===== ENTRIES SUPPLIED

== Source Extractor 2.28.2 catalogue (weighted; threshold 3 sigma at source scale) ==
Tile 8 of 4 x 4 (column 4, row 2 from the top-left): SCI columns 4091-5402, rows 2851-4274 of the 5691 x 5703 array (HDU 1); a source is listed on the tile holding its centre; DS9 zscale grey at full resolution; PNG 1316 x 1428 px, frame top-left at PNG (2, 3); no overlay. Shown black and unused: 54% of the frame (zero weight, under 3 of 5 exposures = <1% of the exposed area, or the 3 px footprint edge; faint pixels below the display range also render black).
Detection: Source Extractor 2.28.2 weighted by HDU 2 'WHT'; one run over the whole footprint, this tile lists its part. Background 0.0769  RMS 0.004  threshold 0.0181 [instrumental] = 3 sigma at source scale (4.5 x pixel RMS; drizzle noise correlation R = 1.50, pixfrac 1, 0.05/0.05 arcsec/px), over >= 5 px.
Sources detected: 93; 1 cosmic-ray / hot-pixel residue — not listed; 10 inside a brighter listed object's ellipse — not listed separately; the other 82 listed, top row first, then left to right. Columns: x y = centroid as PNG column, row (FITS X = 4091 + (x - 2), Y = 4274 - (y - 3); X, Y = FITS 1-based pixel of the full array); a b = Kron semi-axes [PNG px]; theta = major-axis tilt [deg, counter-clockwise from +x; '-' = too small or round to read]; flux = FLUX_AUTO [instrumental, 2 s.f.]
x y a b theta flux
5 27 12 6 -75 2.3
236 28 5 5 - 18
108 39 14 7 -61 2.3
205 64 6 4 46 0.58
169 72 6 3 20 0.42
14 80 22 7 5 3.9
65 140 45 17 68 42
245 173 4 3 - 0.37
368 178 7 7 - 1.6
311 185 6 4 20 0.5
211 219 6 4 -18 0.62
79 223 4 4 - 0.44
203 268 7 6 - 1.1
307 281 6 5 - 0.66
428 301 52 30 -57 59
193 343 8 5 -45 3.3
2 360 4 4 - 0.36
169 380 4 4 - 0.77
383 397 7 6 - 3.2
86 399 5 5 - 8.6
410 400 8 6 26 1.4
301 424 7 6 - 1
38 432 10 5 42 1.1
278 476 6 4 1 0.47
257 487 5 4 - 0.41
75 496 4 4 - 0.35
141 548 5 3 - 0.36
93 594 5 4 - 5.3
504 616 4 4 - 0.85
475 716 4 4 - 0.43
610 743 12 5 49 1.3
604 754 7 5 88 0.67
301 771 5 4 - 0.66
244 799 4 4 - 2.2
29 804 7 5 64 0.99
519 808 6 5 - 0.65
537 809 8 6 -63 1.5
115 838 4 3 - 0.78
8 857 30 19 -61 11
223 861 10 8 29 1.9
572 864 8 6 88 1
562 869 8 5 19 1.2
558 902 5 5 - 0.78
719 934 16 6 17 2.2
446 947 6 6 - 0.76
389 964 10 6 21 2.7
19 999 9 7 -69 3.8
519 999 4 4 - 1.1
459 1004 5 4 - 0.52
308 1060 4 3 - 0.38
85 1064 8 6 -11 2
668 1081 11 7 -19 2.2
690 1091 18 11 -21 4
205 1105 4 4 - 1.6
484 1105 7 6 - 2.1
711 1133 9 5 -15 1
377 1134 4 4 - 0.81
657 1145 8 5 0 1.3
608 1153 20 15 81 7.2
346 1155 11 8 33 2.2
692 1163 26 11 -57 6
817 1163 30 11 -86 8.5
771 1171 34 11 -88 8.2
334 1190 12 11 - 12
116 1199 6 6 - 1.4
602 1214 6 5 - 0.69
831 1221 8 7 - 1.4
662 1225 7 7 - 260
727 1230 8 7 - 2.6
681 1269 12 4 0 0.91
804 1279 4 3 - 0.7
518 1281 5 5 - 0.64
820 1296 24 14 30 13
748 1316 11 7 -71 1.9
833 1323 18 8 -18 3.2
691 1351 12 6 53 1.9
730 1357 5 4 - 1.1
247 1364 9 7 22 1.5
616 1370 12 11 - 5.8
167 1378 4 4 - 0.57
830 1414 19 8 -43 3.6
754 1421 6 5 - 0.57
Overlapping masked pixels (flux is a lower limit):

==========

## THE REQUEST
Rewrite all of the material above with "threshold" replaced by "cutoff" wherever it appears, and change nothing else.

## SOLVED PROBLEM
== Source Extractor 2.28.2 catalogue (weighted; cutoff 3 sigma at source scale) ==
Tile 8 of 4 x 4 (column 4, row 2 from the top-left): SCI columns 4091-5402, rows 2851-4274 of the 5691 x 5703 array (HDU 1); a source is listed on the tile holding its centre; DS9 zscale grey at full resolution; PNG 1316 x 1428 px, frame top-left at PNG (2, 3); no overlay. Shown black and unused: 54% of the frame (zero weight, under 3 of 5 exposures = <1% of the exposed area, or the 3 px footprint edge; faint pixels below the display range also render black).
Detection: Source Extractor 2.28.2 weighted by HDU 2 'WHT'; one run over the whole footprint, this tile lists its part. Background 0.0769  RMS 0.004  cutoff 0.0181 [instrumental] = 3 sigma at source scale (4.5 x pixel RMS; drizzle noise correlation R = 1.50, pixfrac 1, 0.05/0.05 arcsec/px), over >= 5 px.
Sources detected: 93; 1 cosmic-ray / hot-pixel residue — not listed; 10 inside a brighter listed object's ellipse — not listed separately; the other 82 listed, top row first, then left to right. Columns: x y = centroid as PNG column, row (FITS X = 4091 + (x - 2), Y = 4274 - (y - 3); X, Y = FITS 1-based pixel of the full array); a b = Kron semi-axes [PNG px]; theta = major-axis tilt [deg, counter-clockwise from +x; '-' = too small or round to read]; flux = FLUX_AUTO [instrumental, 2 s.f.]
x y a b theta flux
5 27 12 6 -75 2.3
236 28 5 5 - 18
108 39 14 7 -61 2.3
205 64 6 4 46 0.58
169 72 6 3 20 0.42
14 80 22 7 5 3.9
65 140 45 17 68 42
245 173 4 3 - 0.37
368 178 7 7 - 1.6
311 185 6 4 20 0.5
211 219 6 4 -18 0.62
79 223 4 4 - 0.44
203 268 7 6 - 1.1
307 281 6 5 - 0.66
428 301 52 30 -57 59
193 343 8 5 -45 3.3
2 360 4 4 - 0.36
169 380 4 4 - 0.77
383 397 7 6 - 3.2
86 399 5 5 - 8.6
410 400 8 6 26 1.4
301 424 7 6 - 1
38 432 10 5 42 1.1
278 476 6 4 1 0.47
257 487 5 4 - 0.41
75 496 4 4 - 0.35
141 548 5 3 - 0.36
93 594 5 4 - 5.3
504 616 4 4 - 0.85
475 716 4 4 - 0.43
610 743 12 5 49 1.3
604 754 7 5 88 0.67
301 771 5 4 - 0.66
244 799 4 4 - 2.2
29 804 7 5 64 0.99
519 808 6 5 - 0.65
537 809 8 6 -63 1.5
115 838 4 3 - 0.78
8 857 30 19 -61 11
223 861 10 8 29 1.9
572 864 8 6 88 1
562 869 8 5 19 1.2
558 902 5 5 - 0.78
719 934 16 6 17 2.2
446 947 6 6 - 0.76
389 964 10 6 21 2.7
19 999 9 7 -69 3.8
519 999 4 4 - 1.1
459 1004 5 4 - 0.52
308 1060 4 3 - 0.38
85 1064 8 6 -11 2
668 1081 11 7 -19 2.2
690 1091 18 11 -21 4
205 1105 4 4 - 1.6
484 1105 7 6 - 2.1
711 1133 9 5 -15 1
377 1134 4 4 - 0.81
657 1145 8 5 0 1.3
608 1153 20 15 81 7.2
346 1155 11 8 33 2.2
692 1163 26 11 -57 6
817 1163 30 11 -86 8.5
771 1171 34 11 -88 8.2
334 1190 12 11 - 12
116 1199 6 6 - 1.4
602 1214 6 5 - 0.69
831 1221 8 7 - 1.4
662 1225 7 7 - 260
727 1230 8 7 - 2.6
681 1269 12 4 0 0.91
804 1279 4 3 - 0.7
518 1281 5 5 - 0.64
820 1296 24 14 30 13
748 1316 11 7 -71 1.9
833 1323 18 8 -18 3.2
691 1351 12 6 53 1.9
730 1357 5 4 - 1.1
247 1364 9 7 22 1.5
616 1370 12 11 - 5.8
167 1378 4 4 - 0.57
830 1414 19 8 -43 3.6
754 1421 6 5 - 0.57
Overlapping masked pixels (flux is a lower limit):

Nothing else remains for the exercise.